Regarding the formation of this new elite, their present and future role in FAR and the rest of the power structure of the country, Raul Castro declared during the latter part of 2001 that: “men and women who will occupy, in the future, important responsibilities in defense as well in the rest of the spheres of the country, including the maximal leadership of the nation, are not waiting to arrive, they are among us … in the case of the FAR there are already camilitos who are generals or colonels at the head of important combat units and the majority of the key posts of the higher command.”

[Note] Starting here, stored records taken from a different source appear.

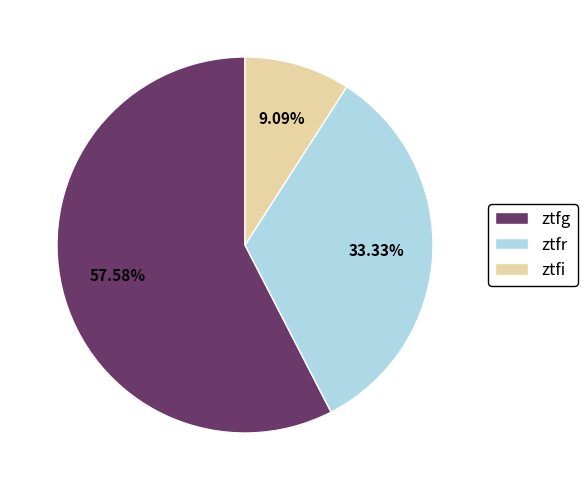

True or false: ztfg accounts for 58% of the total.

True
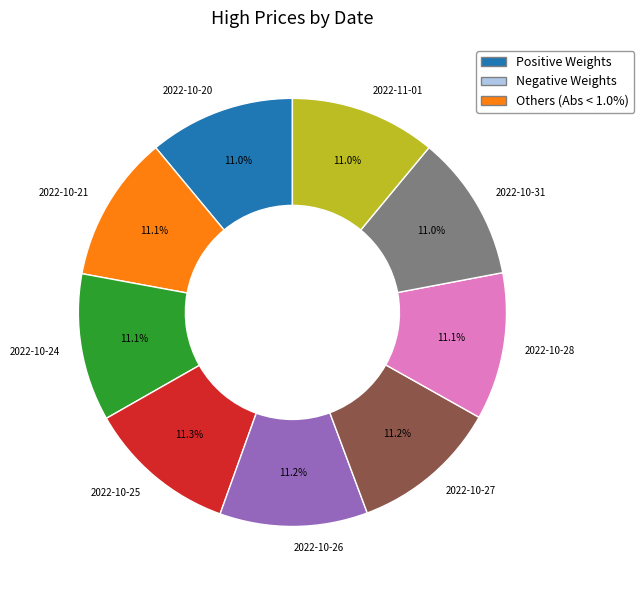

Is there a majority slice in this chart?

No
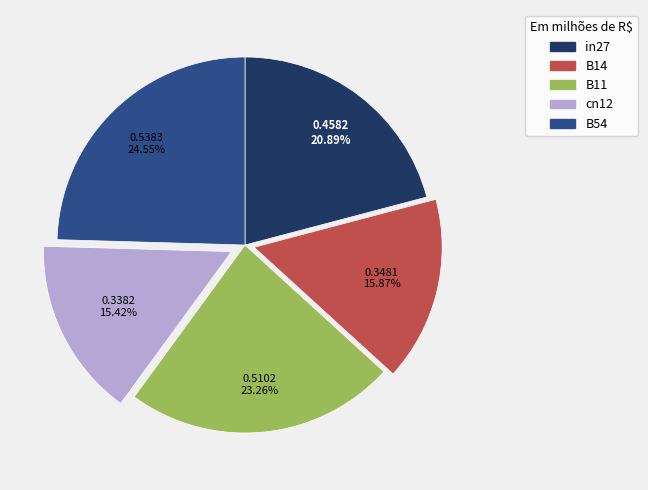

What percentage is the B11 slice, to the nearest percent?

23%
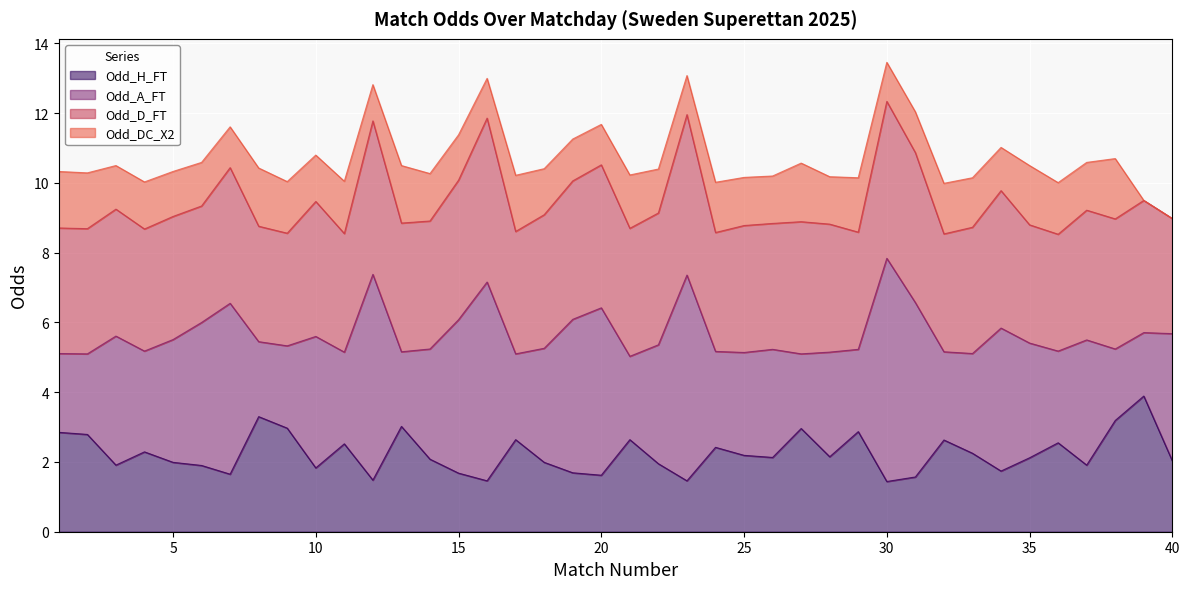

Read the Odd_DC_X2 value at 28.

1.4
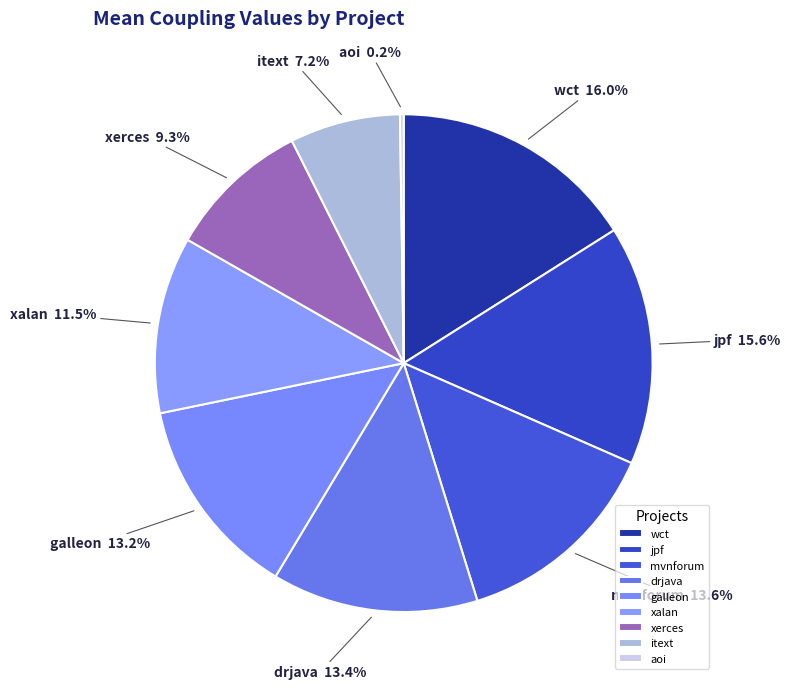

To the nearest percent, what is the combined percentage of mvnforum and jpf?

29%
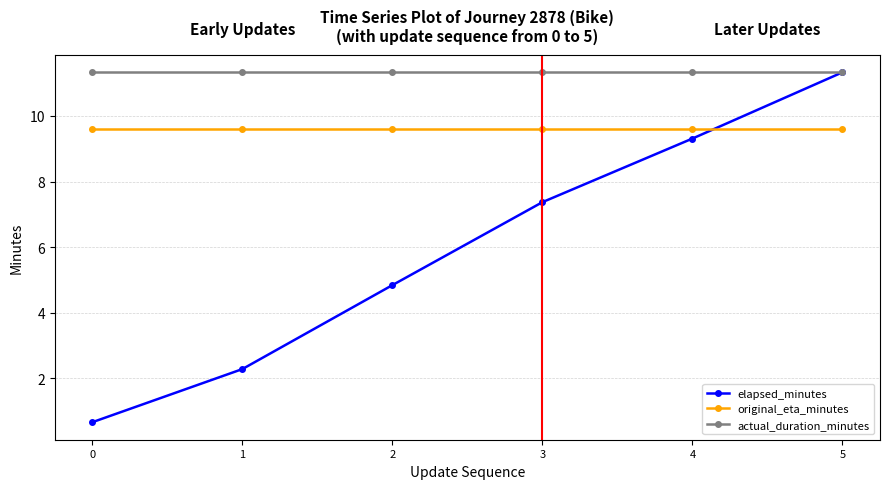

What is the approximate value of actual_duration_minutes at 0?

11.3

Thus, the old generations in the process of exhaustion and extinction, those names that are historical, have prepared for a wide process of generational substitution of power but, also, by doing so, have promoted the format of a new elite.
The election results of 2002-2003 clearly demonstrate how the Cuban election mechanism, since the reform of 1992, could be an important tool to reflect a variety of national, territorial and local dissatisfactions.

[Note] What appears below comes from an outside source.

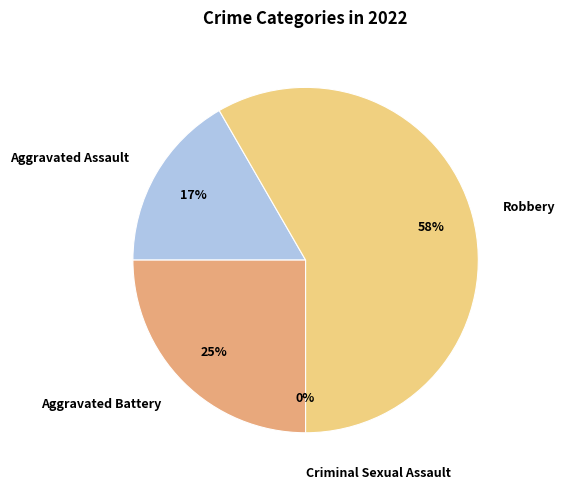

Is the sum of Criminal Sexual Assault and Robbery greater than half?

Yes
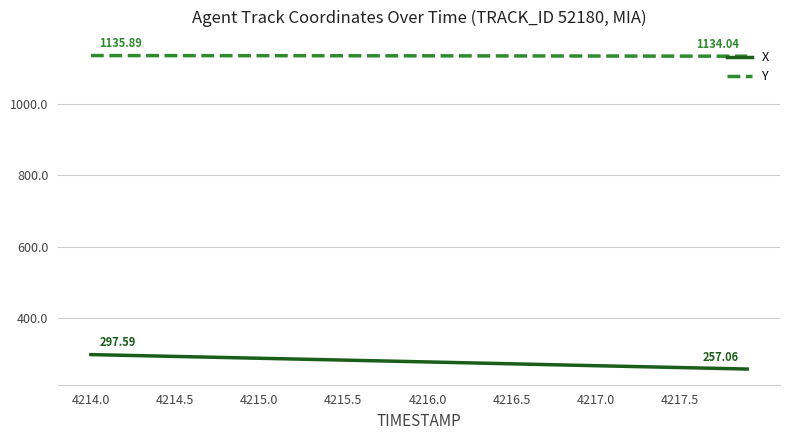

What are all the series names shown in the legend?

X, Y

Neither the Cuban opposition or dissidents, nor the exiles – unless playing into the hands of the regime or if it manipulates the statistics – has proposed or formulated serious studies in this field. From these extremes, it is impossible to experiment and test the potential for such a mechanism for the political struggle.
The figures of 2002-2003 seem to offer a wide volume for a different activism and potentially more effective than any considered up to now and its message does have a tremendous impact on the structure of power as was proven this time. Opposition and exile are enormously apart to be able to take advantage of this power and use this resource.
The diseased obsession to continue the absolutism, even today, of the power in Cuba around the figures of Fidel and Raul, is unnatural, prevents seeing and understanding the great transformations that have occurred within in terms of figures who represent the elite who are completely new, whose social, cultural, technological, psychological and political components are, also, completely new and who the opposition and exile will have to deal with in the coming decades.
And I say coming decades, not as a lapse, but because the subjective position that perceives a downfall, ipso facto, upon the disappearance or death of Fidel, I invite you to reread the words of Raul Castro: “the new generations or elite are already an important part of power and tomorrow will control all power and they are responsible for its restructuring, redesigning and reorientation These will be the new elites, in relation to their experience and vital interests, are the ones who will have rethink their own formulas of continuity and change. It would be naïve to imagine that if they were invited to hand over power they would do so submissively. This is not the way the game will end. At least, this is the scenario of the events and not the wished that seem to outshine with more force.”
In the meantime, the exile will die biologically and politically. Young people, blacks and mestizos who left the Island and who have become politically active in recent years are only some exceptions while the young persons of the second generation in exile separate themselves from effective activism, In the great majority. A generational substitutions and elites as has happened in Cuba and that continues to be produced has no equivalence neither from here nor among the opposition and the Cuban dissidence.
The author is a professor at the University of Miami.